Bear in mind, this is a ‘one off’ problem for me, and I approached it as such.

I was a bit more focused on what I wanted to do with them – I have people willing to buy prints – and I may not have made the best choice by paying $25 for Bulkr Pro. The trick was to get the tags, etc, and in doing the initial research on the Flickr forums, I saw nothing better. In writing this today, I found FlickrDownloader which I probably would have chosen given that it’s open source, available at no cost, etc. I may give it a spin anyway. Try it out and let me know how it differs. 

When using Bulkr Pro,  you can opt to have the full information being saved to text files.  This is generally not a bad idea, but it’s certainly not a great idea when you have over 19,000 files on Flickr as I do (only 18,000 or so are public). So, the general idea is to get them into a database.

I opted not to directly import them into the database after some thought because I need to do some manual editing of which files I want to keep, etc – and in doing that, a spreadsheet would be easier for that part of the process. So that’s what I did.

The text files generated by Bulkr are mildly annoying in this regard because their format isn’t meant for what I wanted to do. However, the line numbers for the specific information is constant, as is the labeling, so I was able to whip together a Python 3.x script that reads all the text files and writes them all to a CSV. I tossed it up on my GitHub; you can check out https://github.com/knowprose/BulkrTxtFilesToCSV

So now, I have the information in a CSV and, as time permits, I’m working on choosing which images I am getting rid of (with Flickr, I was lazy about space). Let’s just be clear and call it ‘dirty data’; when I uploaded I did it as a hobby and I now have a professional use.
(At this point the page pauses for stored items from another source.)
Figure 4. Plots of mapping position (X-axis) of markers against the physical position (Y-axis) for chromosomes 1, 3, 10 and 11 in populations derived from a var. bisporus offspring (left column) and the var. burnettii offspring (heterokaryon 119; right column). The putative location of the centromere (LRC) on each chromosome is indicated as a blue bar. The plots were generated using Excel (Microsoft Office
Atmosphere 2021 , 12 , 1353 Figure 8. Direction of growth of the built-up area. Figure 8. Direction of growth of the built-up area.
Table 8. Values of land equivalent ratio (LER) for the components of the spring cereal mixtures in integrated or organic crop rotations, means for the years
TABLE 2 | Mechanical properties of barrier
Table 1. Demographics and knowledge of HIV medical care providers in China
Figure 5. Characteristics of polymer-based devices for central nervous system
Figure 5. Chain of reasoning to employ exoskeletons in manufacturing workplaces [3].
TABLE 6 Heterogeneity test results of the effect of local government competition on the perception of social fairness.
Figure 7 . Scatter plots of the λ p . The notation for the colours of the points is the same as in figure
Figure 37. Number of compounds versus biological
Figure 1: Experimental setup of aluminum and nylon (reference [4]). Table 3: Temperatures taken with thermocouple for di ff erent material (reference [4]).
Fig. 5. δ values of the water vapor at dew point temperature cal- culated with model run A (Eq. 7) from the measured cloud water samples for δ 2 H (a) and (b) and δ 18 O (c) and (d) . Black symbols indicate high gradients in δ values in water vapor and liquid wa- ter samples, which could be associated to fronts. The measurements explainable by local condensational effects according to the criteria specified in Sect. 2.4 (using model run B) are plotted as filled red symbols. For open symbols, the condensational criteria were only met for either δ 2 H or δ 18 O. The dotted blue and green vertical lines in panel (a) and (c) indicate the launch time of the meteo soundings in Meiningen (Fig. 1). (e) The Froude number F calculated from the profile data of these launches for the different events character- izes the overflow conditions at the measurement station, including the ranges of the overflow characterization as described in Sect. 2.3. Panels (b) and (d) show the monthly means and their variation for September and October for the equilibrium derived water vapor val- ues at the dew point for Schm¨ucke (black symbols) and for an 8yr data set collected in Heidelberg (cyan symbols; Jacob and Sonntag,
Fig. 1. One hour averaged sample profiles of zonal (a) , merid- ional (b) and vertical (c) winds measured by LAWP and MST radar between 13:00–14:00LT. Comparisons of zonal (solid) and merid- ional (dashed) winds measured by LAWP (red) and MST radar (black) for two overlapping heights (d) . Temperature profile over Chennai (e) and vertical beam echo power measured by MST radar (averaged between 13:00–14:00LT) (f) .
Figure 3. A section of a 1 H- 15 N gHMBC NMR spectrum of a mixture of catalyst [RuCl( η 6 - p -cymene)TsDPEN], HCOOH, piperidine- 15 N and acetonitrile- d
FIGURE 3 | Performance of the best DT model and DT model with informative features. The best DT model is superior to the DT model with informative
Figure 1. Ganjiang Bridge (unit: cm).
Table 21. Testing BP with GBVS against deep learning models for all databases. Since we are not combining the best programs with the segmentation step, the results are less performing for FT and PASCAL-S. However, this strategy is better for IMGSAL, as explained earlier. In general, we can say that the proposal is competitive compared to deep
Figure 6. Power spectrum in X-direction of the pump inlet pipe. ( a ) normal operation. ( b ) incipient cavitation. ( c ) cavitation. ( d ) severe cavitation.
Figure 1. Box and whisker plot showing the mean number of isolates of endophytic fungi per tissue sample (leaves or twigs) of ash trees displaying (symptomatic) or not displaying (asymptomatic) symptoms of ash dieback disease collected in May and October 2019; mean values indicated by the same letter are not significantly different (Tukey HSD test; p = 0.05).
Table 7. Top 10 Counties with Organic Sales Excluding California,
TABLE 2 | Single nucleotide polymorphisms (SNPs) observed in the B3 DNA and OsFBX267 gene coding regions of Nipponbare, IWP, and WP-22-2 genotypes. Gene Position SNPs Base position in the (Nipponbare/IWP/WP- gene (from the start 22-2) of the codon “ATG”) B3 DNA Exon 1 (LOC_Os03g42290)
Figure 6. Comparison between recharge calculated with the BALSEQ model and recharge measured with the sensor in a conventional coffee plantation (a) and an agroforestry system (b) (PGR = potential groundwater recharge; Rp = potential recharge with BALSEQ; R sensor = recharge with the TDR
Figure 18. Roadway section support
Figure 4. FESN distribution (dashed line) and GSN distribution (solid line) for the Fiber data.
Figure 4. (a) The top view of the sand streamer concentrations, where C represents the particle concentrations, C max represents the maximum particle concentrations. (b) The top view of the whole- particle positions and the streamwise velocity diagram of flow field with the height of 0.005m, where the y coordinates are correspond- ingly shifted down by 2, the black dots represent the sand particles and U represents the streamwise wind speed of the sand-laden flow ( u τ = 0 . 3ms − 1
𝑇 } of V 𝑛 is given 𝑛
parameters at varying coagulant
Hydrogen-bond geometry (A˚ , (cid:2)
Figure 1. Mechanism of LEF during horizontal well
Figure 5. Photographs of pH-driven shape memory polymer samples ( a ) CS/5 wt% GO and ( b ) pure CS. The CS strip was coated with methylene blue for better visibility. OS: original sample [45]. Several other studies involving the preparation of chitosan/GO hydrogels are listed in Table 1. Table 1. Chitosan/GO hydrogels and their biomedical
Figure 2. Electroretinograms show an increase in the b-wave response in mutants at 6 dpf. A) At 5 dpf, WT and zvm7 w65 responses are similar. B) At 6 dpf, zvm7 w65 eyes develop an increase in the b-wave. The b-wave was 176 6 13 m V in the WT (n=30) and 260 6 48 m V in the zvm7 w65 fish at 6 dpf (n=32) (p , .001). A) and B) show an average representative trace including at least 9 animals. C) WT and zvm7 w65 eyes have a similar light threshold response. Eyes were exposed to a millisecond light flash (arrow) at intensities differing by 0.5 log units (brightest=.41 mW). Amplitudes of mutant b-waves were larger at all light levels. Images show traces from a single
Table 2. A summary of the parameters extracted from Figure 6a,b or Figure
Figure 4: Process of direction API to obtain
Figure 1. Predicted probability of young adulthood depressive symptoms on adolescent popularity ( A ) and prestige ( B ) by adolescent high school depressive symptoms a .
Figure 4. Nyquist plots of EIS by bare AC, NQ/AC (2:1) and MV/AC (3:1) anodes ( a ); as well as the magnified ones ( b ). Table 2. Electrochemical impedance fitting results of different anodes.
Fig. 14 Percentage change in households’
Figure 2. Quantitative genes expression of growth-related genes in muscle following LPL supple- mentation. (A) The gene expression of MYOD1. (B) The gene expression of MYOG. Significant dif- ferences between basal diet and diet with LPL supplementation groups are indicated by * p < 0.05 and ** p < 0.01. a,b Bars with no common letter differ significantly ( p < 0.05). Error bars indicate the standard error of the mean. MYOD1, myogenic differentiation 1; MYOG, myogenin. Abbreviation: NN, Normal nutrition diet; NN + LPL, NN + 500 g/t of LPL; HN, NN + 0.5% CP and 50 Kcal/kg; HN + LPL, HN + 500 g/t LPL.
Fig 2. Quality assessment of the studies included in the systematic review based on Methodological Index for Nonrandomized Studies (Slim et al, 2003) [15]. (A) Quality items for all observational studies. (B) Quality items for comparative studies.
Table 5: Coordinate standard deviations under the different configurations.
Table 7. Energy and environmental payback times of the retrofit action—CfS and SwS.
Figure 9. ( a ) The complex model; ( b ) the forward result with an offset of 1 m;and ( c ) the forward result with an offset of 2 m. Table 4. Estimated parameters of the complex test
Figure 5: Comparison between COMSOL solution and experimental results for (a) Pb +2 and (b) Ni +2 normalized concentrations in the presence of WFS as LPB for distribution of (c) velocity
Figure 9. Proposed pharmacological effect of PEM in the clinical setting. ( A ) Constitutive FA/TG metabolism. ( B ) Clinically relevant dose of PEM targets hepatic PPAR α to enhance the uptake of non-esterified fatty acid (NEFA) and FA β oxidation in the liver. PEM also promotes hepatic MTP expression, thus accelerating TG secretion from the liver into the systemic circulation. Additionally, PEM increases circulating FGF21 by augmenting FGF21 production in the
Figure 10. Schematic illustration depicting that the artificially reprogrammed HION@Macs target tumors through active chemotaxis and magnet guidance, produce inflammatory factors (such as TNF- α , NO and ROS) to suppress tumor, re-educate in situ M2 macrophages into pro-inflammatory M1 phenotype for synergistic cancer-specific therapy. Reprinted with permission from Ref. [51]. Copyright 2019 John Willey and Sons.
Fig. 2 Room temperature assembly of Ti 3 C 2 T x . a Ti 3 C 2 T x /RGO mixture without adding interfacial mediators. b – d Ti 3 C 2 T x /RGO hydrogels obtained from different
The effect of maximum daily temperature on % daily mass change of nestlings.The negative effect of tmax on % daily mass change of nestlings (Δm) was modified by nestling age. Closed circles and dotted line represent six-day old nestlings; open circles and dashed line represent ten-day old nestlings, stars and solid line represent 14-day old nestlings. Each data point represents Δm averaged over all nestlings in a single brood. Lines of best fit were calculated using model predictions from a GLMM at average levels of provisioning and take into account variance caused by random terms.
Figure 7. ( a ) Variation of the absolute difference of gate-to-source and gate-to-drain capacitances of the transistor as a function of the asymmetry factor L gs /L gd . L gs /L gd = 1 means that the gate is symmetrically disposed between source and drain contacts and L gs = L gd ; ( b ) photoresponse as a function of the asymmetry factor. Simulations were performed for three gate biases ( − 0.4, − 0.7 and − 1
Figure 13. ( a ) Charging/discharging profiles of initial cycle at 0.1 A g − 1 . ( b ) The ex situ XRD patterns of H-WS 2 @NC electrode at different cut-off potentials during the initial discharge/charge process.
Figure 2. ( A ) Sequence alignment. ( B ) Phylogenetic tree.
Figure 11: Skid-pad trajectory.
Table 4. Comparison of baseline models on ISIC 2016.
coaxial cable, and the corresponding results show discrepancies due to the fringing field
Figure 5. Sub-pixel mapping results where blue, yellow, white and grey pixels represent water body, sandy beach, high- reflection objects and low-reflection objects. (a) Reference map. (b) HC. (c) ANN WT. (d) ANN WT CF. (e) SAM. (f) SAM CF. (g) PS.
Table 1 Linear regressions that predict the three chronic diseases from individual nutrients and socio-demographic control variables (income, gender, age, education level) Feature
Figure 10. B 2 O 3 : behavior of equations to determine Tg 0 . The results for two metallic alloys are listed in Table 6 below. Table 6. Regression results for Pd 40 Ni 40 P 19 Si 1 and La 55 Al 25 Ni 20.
From there, it’s a simple matter of uploading the CSV to MariaDB, which is extremely fast.

Having spoken to a few professional photographers I know, there are professional tools out there that do what I want with image management, etc, but I’m not too pleased with them. I may end up spinning my own image and file management system in Python, or not – I’m undecided at this point because I’m moving from a ‘one off’ to a more consistent system that will suit my personal needs.

Why Python? Honestly, I like coding in Python, but the job market has always been more interested in my C, C++, C#, VB, VB.Net, PHP/MySQL, etc. This is a low priority project for me, and it’s something I want to be fun while getting used to Python 3 a bit more. 

At this point, the system I’m thinking of will create resized images for the web, as well as allow me to edit based on tags. Pillow will allow for much of that, and more.